Begitu dikatakan Dosen Fakultas Ekonomi dan Bisnis Universitas Paramadina Ariyo Irhamna. Dia mengapresiasi penerapan sistem deteksi anomali transaksi yang mampu mencegah potensi kerugian lebih besar.
“Menurut saya, sistem ini membuat bank tidak hanya reaktif setelah terjadi fraud, tetapi juga antisipatif, karena dapat mengidentifikasi potensi fraud sebelum benar-benar merugikan nasabah,” ujar Ariyo kepada wartawan di Jakarta, Selasa 30 September 2025.
Ekonom INDEF itu menambahkan, penerapan sistem pengawasan semacam ini dapat menjaga reputasi perbankan sekaligus melindungi nasabah.
“Dengan adanya sistem ini tentu bisa mengurangi kerugian, melindungi nasabah, dan menjaga reputasi bank,” jelasnya.
Dia juga menekankan sistem proteksi di sektor perbankan perlu terus diperkuat, mengingat modus-modus kejahatan finansial semakin berkembang.
“Sistem ini memang bukan jaminan 100 persen.
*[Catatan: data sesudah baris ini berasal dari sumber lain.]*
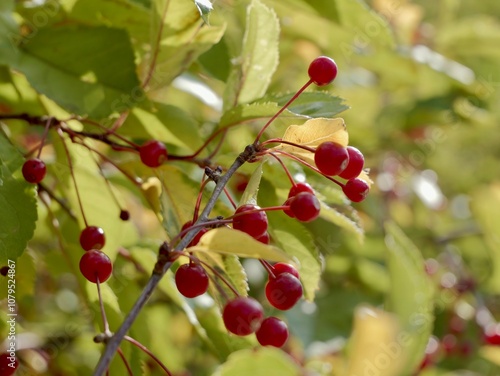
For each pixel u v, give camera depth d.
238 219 0.35
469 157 1.13
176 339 0.65
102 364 0.31
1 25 0.42
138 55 0.47
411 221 0.86
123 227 0.46
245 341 0.45
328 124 0.36
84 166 0.45
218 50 0.47
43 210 0.50
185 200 0.42
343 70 0.68
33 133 0.56
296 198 0.35
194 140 0.44
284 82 0.65
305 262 0.43
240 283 0.36
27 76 0.42
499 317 0.78
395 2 0.73
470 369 0.64
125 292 0.48
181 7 0.42
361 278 0.71
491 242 0.66
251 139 0.51
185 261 0.40
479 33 0.75
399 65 0.69
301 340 0.56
Harus dilengkapi dengan kapasitas serta kesigapan pegawai, dan sistemnya perlu terus diperbarui mengikuti perkembangan modus kejahatan,” pungkasnya.
Sebelumnya, Bareskrim Polri telah mengungkap kasus dugaan pembobolan rekening dengan nilai mencapai Rp204 miliar di sebuah bank pelat merah.
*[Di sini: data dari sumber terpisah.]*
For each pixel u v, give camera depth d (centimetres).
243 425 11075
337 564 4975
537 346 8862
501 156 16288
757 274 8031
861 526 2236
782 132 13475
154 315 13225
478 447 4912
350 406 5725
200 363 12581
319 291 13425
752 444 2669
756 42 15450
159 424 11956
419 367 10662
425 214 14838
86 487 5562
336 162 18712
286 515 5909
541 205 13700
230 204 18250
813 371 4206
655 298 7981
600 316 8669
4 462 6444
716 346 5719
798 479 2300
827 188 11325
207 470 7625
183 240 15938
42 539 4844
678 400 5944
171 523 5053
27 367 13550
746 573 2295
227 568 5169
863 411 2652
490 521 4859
Rekening tersebut diketahui milik seorang pengusaha tanah berinisial S dan disalahgunakan sindikat dengan cara memindahkan dana ke lima rekening penampungan melalui 42 kali transfer hanya dalam waktu 17 menit.
Aksi itu dilakukan pada malam hari, sekitar pukul 18.00 WIB dengan tujuan memanfaatkan celah akhir pekan untuk menghindari pemantauan sistem bank.
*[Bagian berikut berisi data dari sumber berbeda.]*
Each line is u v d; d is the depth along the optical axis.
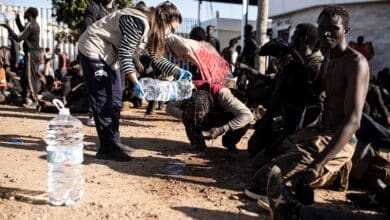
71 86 9.02
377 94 6.66
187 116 5.20
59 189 3.60
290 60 4.35
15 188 3.83
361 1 15.25
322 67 3.97
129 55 4.37
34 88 9.54
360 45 14.36
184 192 4.03
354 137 3.84
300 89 4.26
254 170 4.60
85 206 3.51
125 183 4.20
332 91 3.56
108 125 4.95
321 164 3.19
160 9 4.52
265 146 4.68
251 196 3.86
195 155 5.50
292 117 4.32
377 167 4.27
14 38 9.26
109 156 5.02
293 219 2.85
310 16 17.19
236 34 24.58
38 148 5.45
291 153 3.65
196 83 5.24
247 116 5.10
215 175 4.65
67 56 16.62
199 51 5.27
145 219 3.34
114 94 4.90
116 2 12.84
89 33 4.68
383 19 15.02
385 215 2.79
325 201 3.96
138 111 9.59
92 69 4.71
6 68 10.67
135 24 4.39
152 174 4.57
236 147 5.95
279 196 2.87
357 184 4.45
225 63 5.43
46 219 3.23
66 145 3.71
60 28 17.81
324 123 3.78
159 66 4.73
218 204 3.74
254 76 6.35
Namun, berkat deteksi dini perbankan, aliran dana berhasil diblokir dan kasus segera dilaporkan ke pihak Kepolisian.
Hingga kini, Bareskrim telah menetapkan sembilan tersangka yang terbagi ke dalam tiga kluster, yakni karyawan bank, eksekutor pembobolan, serta pihak yang terlibat pencucian uang.
Aparat juga tengah memburu satu orang berinisial D yang diduga memberikan informasi rekening tersebut kepada sindikat.